#### [DIRECTIONS]
Your result should be the lines holding the word "import", copied from the entries below.

◇ ◇ ◇ ◇

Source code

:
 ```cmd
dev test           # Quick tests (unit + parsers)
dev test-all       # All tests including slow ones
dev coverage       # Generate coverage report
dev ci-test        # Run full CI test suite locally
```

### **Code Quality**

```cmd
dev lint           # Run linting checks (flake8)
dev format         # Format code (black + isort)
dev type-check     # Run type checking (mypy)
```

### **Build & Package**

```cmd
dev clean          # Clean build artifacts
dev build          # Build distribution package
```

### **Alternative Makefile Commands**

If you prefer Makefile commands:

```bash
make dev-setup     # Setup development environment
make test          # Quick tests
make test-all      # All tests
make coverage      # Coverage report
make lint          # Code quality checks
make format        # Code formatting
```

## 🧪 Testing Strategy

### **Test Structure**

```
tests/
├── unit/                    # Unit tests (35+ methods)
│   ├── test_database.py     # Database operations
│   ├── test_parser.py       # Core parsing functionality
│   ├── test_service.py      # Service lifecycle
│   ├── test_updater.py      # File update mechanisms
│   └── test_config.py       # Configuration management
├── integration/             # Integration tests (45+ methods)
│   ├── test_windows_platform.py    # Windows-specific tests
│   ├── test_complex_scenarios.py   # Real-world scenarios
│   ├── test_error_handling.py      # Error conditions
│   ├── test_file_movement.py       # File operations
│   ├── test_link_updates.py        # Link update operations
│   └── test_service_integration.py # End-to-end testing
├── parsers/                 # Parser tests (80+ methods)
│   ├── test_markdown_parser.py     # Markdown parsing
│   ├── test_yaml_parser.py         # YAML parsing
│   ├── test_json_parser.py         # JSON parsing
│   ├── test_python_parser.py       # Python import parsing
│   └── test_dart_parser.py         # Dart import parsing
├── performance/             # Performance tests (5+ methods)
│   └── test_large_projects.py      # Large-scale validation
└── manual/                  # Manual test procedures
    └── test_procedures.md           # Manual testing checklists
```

◇ ◇ ◇ ◇

#### [TASK SOLUTION]
│   ├── test_python_parser.py       # Python import parsing
│   └── test_dart_parser.py         # Dart import parsing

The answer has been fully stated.